What You Should Know About Loan Origination Fee

If you are wondering what a loan origination fee is all about, read further as I will be discussing things that you need to know about it. Lenders usually charge loan origination fees to cover administrative costs when processing a loan. It is no different with what is called a loan fee, service fee or even an administrative fee.

Extra points could be charged as fees for other causes like documentation fees, closing fees, etc. Although these are sometimes considered by many as “points,” where every point is a percentage of the amount of loan, loan origination fees are not discount points since they not particularly lower the rate of interest. Generally, a loan origination fee is put on to each borrower regardless of the rate of interest. On the other hand, discount points are a discretionary charge, which borrowers can choose to pay if they wish a lower rate of interest.

Mortgage brokers and lenders often base loan fees on tangible costs as well as on what the market has to bear. In several cases, mortgage brokers must set fees to compensate the actual cost as well as expenditures incurred in the loan origination. If not, these mortgage brokers can be fined or penalized for up-charging borrowers. For some loan types, a loan origination fee can not be higher than a point. For a conventional loan, a loan origination fee is a little different but usually in range of one to four points.

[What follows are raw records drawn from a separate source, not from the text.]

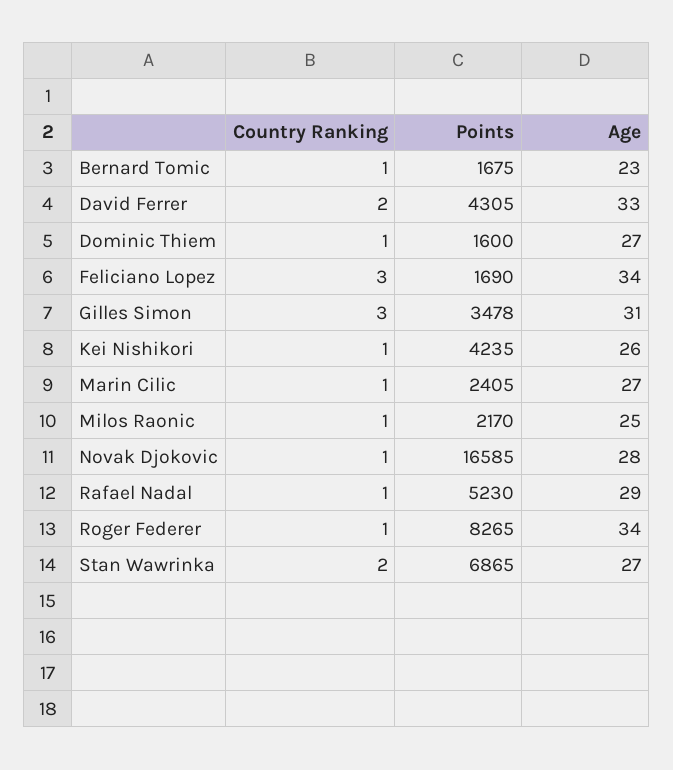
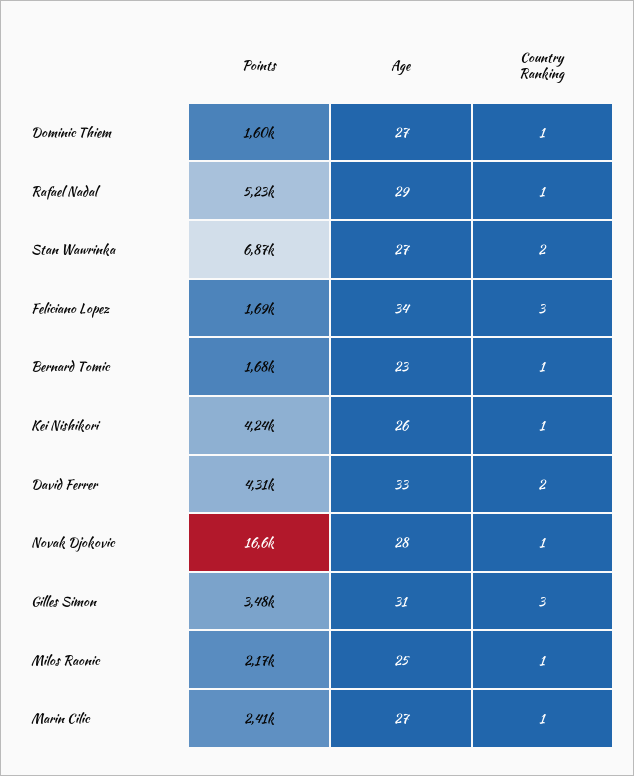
  {
    "Country Ranking": {
      "Bernard Tomic": 1,
      "David Ferrer": 2,
      "Dominic Thiem": 1,
      "Feliciano Lopez": 3,
      "Gilles Simon": 3,
      "Kei Nishikori": 1,
      "Marin Cilic": 1,
      "Milos Raonic": 1,
      "Novak Djokovic": 1,
      "Rafael Nadal": 1,
-     "Roger Federer": 1,
      "Stan Wawrinka": 2
    },
    "Points": {
      "Bernard Tomic": 1675,
      "David Ferrer": 4305,
      "Dominic Thiem": 1600,
      "Feliciano Lopez": 1690,
      "Gilles Simon": 3478,
      "Kei Nishikori": 4235,
      "Marin Cilic": 2405,
      "Milos Raonic": 2170,
      "Novak Djokovic": 16585,
      "Rafael Nadal": 5230,
-     "Roger Federer": 8265,
      "Stan Wawrinka": 6865
    },
    "Age": {
      "Bernard Tomic": 23,
      "David Ferrer": 33,
      "Dominic Thiem": 27,
      "Feliciano Lopez": 34,
      "Gilles Simon": 31,
      "Kei Nishikori": 26,
      "Marin Cilic": 27,
      "Milos Raonic": 25,
      "Novak Djokovic": 28,
      "Rafael Nadal": 29,
-     "Roger Federer": 34,
      "Stan Wawrinka": 27
    }
  }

Another thing that most lenders are considering when deterring point number charged on a particular loan is the loan sale on secondary markets. Since most lenders are trying to make conforming loans, which can be sold later on, they also take into account that once a loan is sold, it should be sold at a concession to recompense the secondary market purchaser for the time money value. Lenders will try to make up at least some of the loss by charging points to the borrower. A loan origination fee may be waived in a competitive environment though.

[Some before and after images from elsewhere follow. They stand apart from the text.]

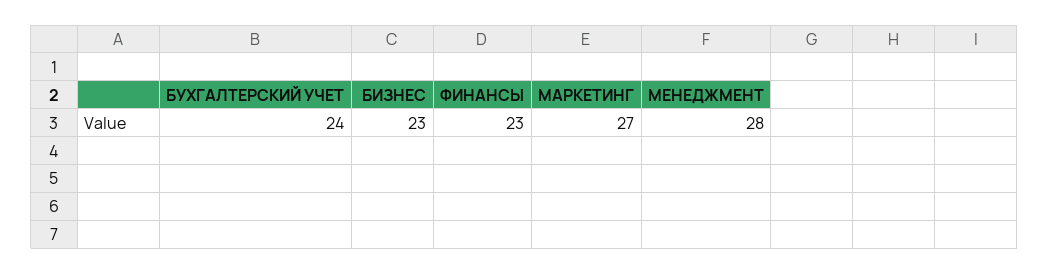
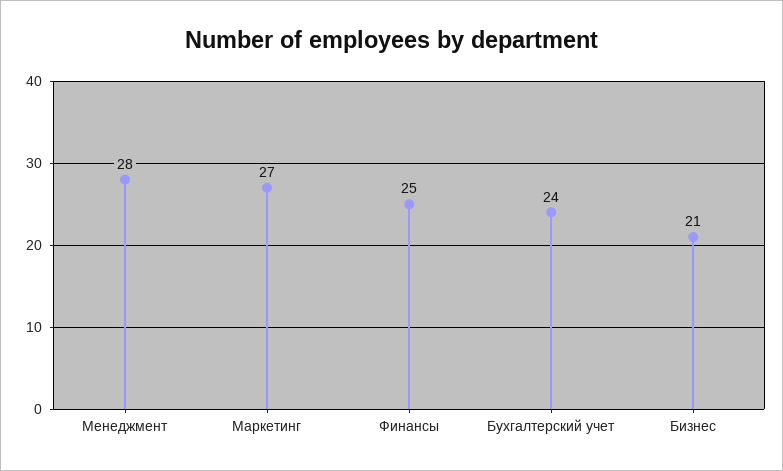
  {
    "БУХГАЛТЕРСКИЙ УЧЕТ": 24,
-   "БИЗНЕС": 23,
+   "БИЗНЕС": 21,
-   "ФИНАНСЫ": 23,
+   "ФИНАНСЫ": 25,
    "МАРКЕТИНГ": 27,
    "МЕНЕДЖМЕНТ": 28
  }

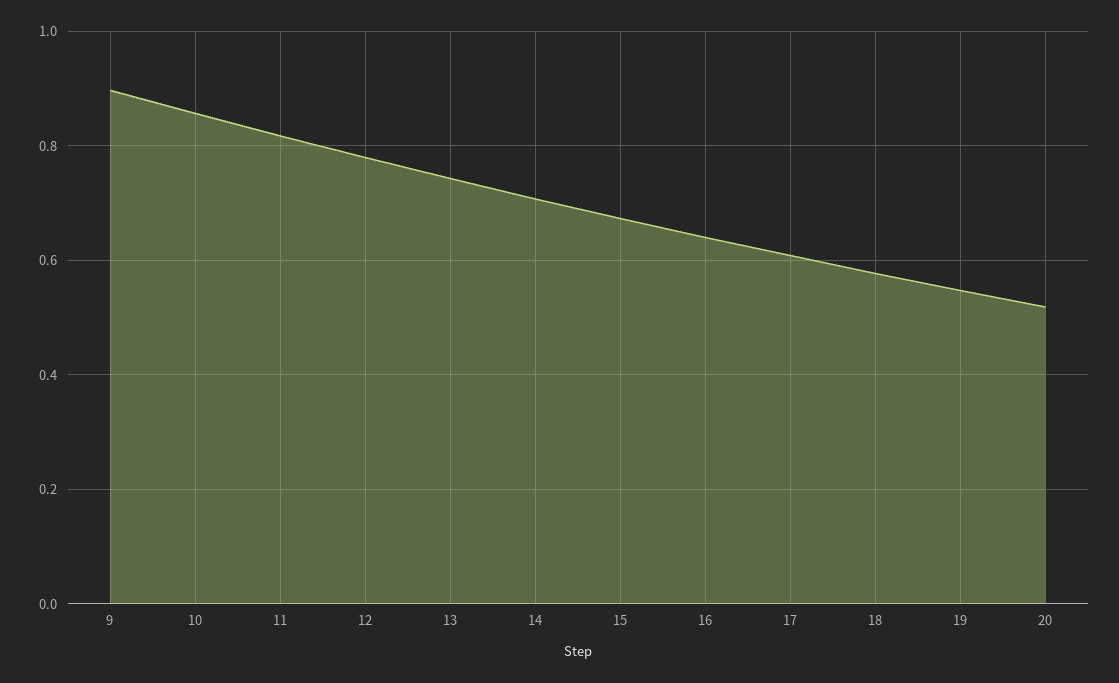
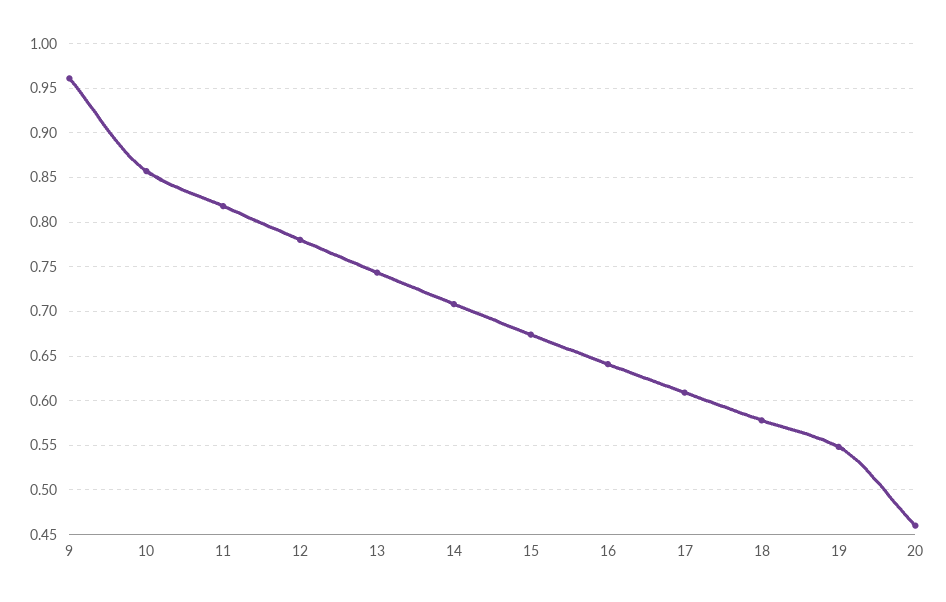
  {
-   "9": 0.9,
+   "9": 0.96,
    "10": 0.86,
    "11": 0.82,
    "12": 0.78,
    "13": 0.74,
    "14": 0.71,
    "15": 0.67,
    "16": 0.64,
    "17": 0.61,
    "18": 0.58,
    "19": 0.55,
-   "20": 0.52
+   "20": 0.46
  }

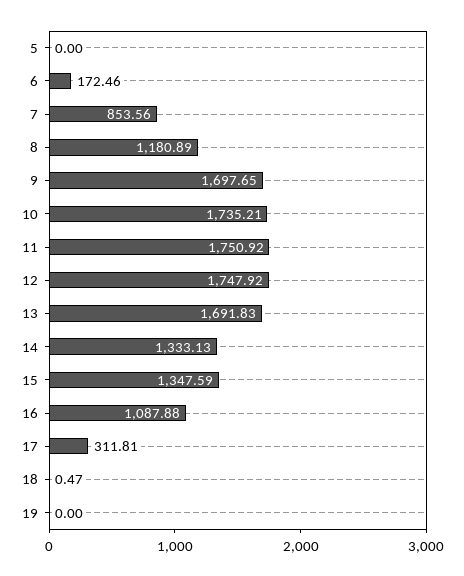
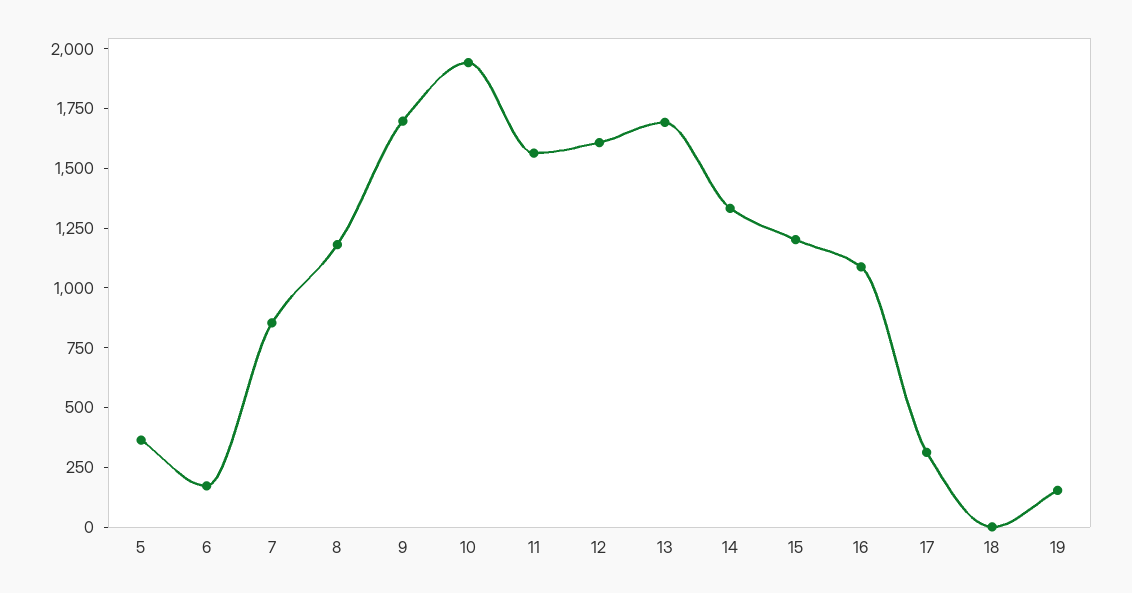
  {
-   "5": 0,
+   "5": 350,
    "6": 172.46,
    "7": 853.56,
    "8": 1180.89,
    "9": 1697.65,
-   "10": 1735.21,
+   "10": 1950,
-   "11": 1750.92,
+   "11": 1550,
-   "12": 1747.92,
+   "12": 1600,
    "13": 1691.83,
    "14": 1333.13,
-   "15": 1347.59,
+   "15": 1200,
    "16": 1087.88,
    "17": 311.81,
    "18": 0.47,
-   "19": 0
+   "19": 150
  }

A buy down can make it easy for borrowers to qualify for loans when discount points are paid off to pay down the rate of interest. Buyers or sellers, which can sometimes be developers or builders, can pay a buy down. Normally, a purchaser would pay the buy down by raising the down payment. There are two benefits that can be seen in a buy down plan and these are: (1) the purchaser’s monthly payment is lesser than normal; (2) the purchaser may be evaluated by the lender for loan eligibility according to the reduced payment following the buy down

Since purchasers do not often have extra funds up front, it is an option to finance points. Take note, however, that it at times does not seem sensible for a purchaser to finance the points for buy down purpose since that will defeat the intention of obtaining lower payments.

You have to be aware that even with lower rate of interest from the buy down, such payment will increase due to the increased money value financed. If you are a borrower, you should discuss all options available with a professional financial advisor and a licensed mortgage broker before you decide to pay points on certain loan transaction.